▶ **Exercise**
Which lines of the entries contain the word "model"? Please list them.

(Saved entries)
________________
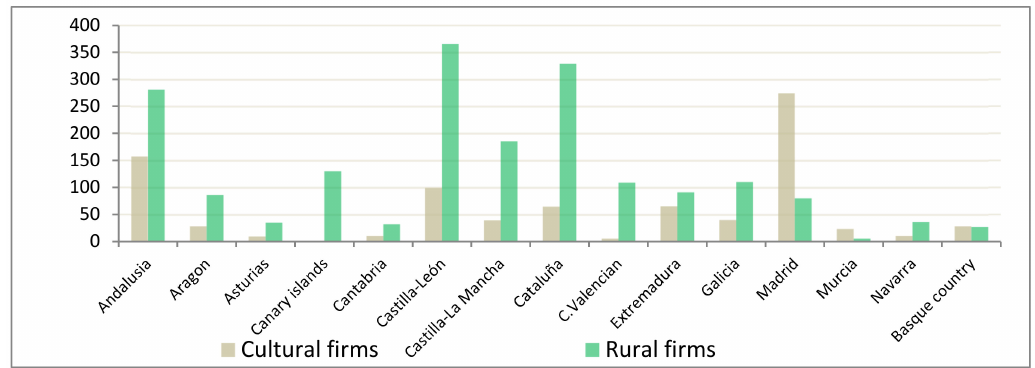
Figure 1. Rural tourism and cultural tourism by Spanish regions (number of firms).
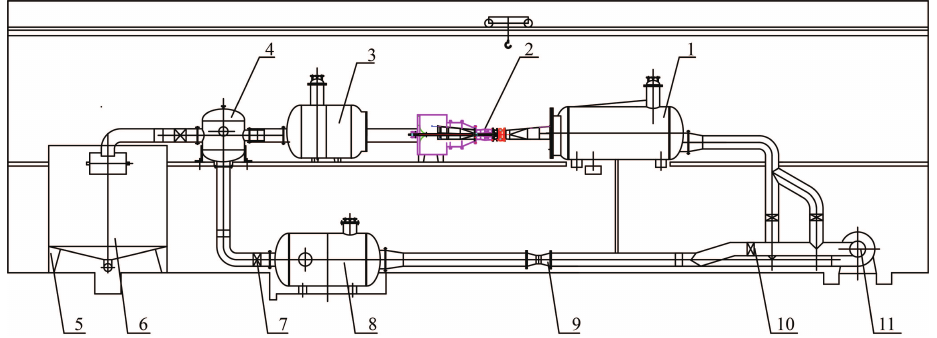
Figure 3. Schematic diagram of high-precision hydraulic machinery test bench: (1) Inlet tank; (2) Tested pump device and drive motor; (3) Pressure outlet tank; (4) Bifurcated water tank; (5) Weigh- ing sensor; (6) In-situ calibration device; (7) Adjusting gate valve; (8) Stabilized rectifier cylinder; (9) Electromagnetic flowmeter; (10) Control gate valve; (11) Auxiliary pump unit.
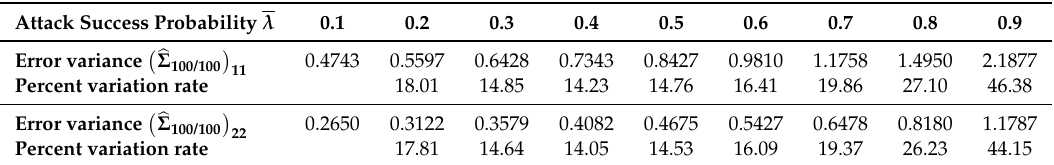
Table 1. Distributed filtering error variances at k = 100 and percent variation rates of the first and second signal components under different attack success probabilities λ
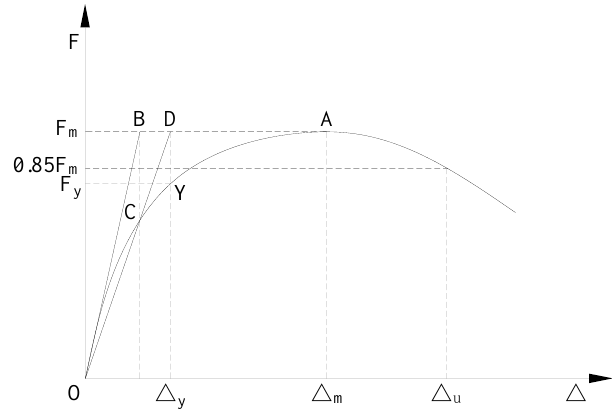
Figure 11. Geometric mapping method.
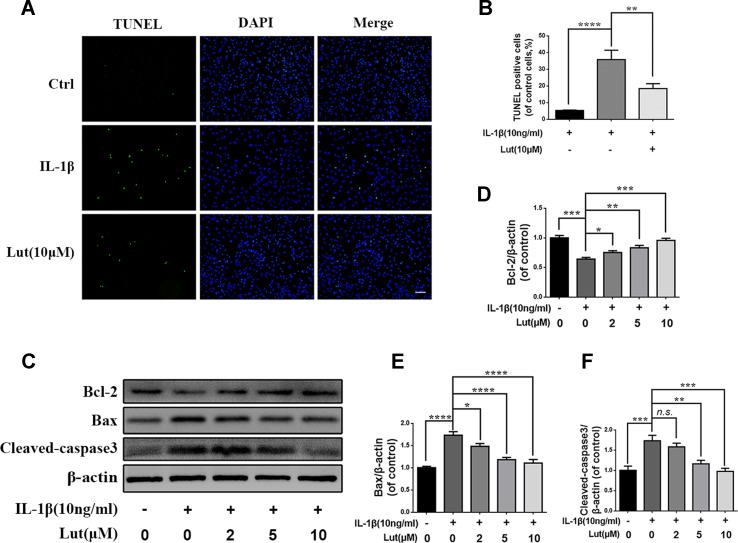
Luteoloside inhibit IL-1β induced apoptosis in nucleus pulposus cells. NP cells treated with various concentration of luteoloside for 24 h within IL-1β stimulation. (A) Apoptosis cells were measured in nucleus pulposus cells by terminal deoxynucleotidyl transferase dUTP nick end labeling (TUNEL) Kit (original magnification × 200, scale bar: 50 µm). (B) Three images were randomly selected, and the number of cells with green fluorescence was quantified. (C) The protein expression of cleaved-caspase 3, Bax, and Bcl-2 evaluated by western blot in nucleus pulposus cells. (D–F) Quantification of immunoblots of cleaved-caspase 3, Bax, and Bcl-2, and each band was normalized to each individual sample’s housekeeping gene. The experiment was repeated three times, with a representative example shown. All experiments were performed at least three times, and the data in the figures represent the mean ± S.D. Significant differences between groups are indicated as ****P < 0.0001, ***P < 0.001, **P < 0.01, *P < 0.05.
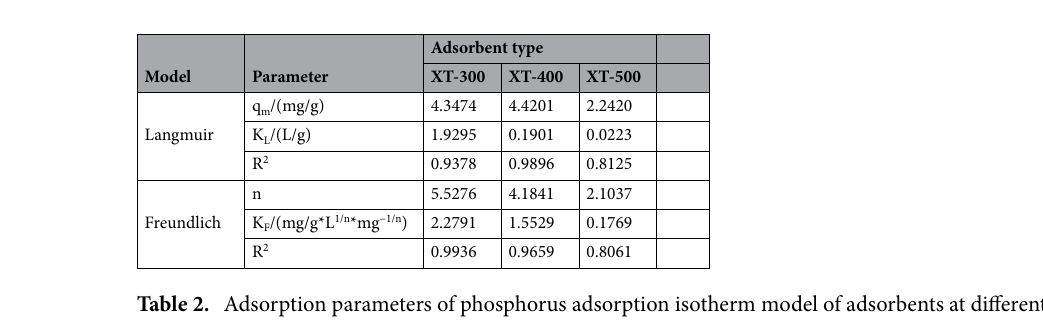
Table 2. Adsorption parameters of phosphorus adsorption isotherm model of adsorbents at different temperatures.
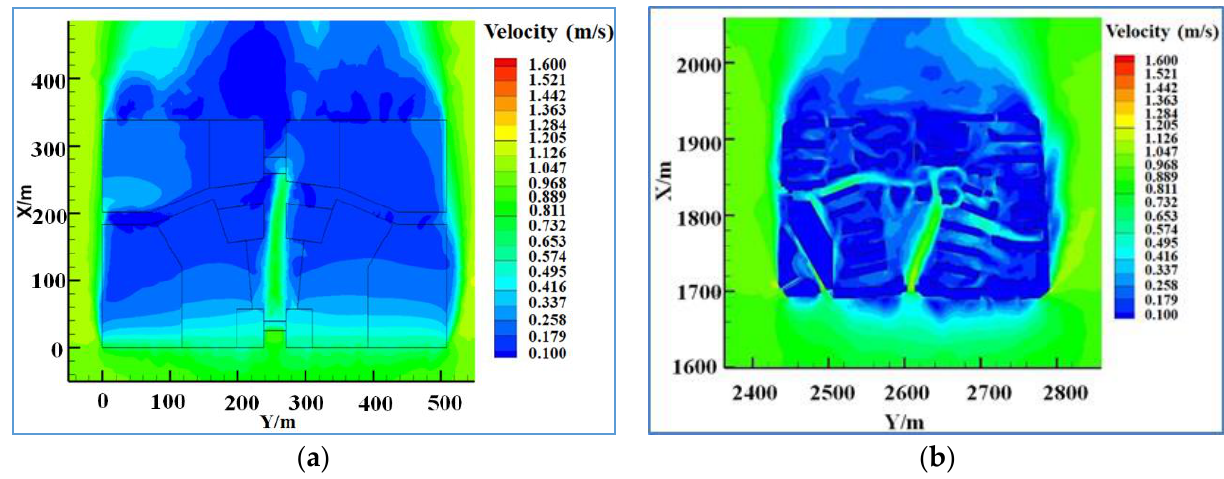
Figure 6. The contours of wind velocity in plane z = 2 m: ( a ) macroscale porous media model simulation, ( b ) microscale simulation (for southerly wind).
________________
▶ **Expected answer**
Table 2. Adsorption parameters of phosphorus adsorption isotherm model of adsorbents at different temperatures.
Figure 6. The contours of wind velocity in plane z = 2 m: ( a ) macroscale porous media model simulation, ( b ) microscale simulation (for southerly wind).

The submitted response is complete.